First, US Treasury yields fell slightly. Even if your credit rating goes down, interest rates don’t go up, they go down. The reason can be interpreted as ‘safe asset preference psychology’. When the US coughs, the world is worried, and when it is worried, ‘safe asset preference’ is strengthened, and demand for US government bonds increases.

The US dollar is not weakening too much. In fact, the dollar index, which measures the value of the dollar against major national currencies, does not appear to fall significantly. (If Fitch had ‘downgraded Korea’s credit rating’, it would have been completely different.

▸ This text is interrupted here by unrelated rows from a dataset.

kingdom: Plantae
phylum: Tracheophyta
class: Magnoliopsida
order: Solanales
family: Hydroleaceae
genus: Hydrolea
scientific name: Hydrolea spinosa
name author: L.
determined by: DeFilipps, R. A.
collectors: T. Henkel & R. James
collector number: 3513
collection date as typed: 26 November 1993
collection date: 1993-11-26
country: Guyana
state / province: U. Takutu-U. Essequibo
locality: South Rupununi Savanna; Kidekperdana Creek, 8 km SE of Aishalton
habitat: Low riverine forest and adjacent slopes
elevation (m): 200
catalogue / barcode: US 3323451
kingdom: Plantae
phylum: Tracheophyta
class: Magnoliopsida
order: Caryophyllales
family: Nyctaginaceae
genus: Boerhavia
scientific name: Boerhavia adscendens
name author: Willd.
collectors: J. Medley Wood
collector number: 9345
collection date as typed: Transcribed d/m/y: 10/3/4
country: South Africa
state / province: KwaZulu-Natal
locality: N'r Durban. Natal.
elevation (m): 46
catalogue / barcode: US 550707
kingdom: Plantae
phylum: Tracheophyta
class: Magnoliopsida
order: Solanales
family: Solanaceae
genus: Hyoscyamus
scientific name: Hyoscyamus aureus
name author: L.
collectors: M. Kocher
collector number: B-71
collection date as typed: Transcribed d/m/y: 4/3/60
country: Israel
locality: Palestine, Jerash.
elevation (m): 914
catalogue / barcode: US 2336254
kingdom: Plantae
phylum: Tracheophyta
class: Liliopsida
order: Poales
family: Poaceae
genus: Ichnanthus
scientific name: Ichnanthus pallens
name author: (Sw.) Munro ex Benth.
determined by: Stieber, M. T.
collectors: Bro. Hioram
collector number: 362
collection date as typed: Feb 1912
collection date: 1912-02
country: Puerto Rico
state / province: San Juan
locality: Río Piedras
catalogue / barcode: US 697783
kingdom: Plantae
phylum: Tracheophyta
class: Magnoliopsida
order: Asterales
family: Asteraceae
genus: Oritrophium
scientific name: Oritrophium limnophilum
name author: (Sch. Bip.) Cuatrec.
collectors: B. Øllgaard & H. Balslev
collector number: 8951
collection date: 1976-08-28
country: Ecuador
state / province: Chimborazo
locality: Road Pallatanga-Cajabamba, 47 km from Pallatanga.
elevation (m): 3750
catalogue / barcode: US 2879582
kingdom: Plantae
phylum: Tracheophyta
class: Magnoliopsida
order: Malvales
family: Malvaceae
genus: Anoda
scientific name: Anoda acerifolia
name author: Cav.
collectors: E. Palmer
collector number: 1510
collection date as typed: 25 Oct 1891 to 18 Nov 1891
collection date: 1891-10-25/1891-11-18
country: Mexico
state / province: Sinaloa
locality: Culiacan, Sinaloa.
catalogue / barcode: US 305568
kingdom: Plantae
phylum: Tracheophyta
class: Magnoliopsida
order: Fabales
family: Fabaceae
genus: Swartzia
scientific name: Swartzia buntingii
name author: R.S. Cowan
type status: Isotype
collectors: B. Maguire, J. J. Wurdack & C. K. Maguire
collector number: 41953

Our financial market would have gone through ‘great chaos’.)

Rather, the situation is paradoxical. The exchange rate of the Korean won rises. This means that the value of the won has fallen. Today, the won-dollar exchange rate in our foreign exchange market opened at 1,287.5 won, up 3.7 won per dollar, exceeding the 1,290 won range and threatening the 1,300 won line. This is partly due to the situation in which the won is exchanged for foreign currency due to demand for overseas travel during the holiday season, but the impact of the US credit rating downgrade cannot be ignored.

It is also interpreted as a preference for safe assets. When the US coughs, the world worries, and when it is worried, the ‘safety asset preference’ is 먹튀검증strengthened, and it prefers the dollar, a safe asset, to the won, a risky asset.

The government held a ‘president situation inspection meeting’. It means to be vigilant and watch even if nothing happens right away. Bang Ki-seon, 1st Vice Minister of Strategy and Finance, said, “We will strengthen market monitoring while being wary of the possibility of increasing volatility in the domestic and overseas financial markets.”

We’re not alone. Asian stock markets and exchange rates are generally bearish.

■ It was the same in 2011… There is a sense of déjà vu that the gravity of the international financial market is the same

. This time it was pitch, but in 2011 it was Standard & Poor’s ( S&P ). At that time, S&P downgraded the US sovereign credit rating from AAA to AA +. The reason is the same as now. Even at that time, negotiations between US politicians on raising the national debt ceiling were difficult.

There was a lot of confusion at the time. The action sent US stocks down more than 15%. The international financial market was shocked.

In particular, the Korean won exchange rate soared, and the Korean government was in an emergency with capital outflows. Shares are down 17% in six trading days. A sell-off has occurred.

Fortunately, the market doesn’t seem to be that surprised right now. So far, neither the impact on the United States nor the ripple effect on us is significant. The market points out that there is a ‘learning effect’ about the effect because it is not the first time that the US debt ceiling negotiations have been difficult.

But nothing is over yet. “The market will be double-faced,” said David Croy, strategist at Australia and New Zealand Banking Group (ANZ) in Wellington

. “It could lead to buying safe assets such as Treasury bonds and the dollar,” he said.

It is a story that the gravity of the global financial market that bothers us is the same then and now. America doesn’t get sick from coughing. Body aches are likely to be our share.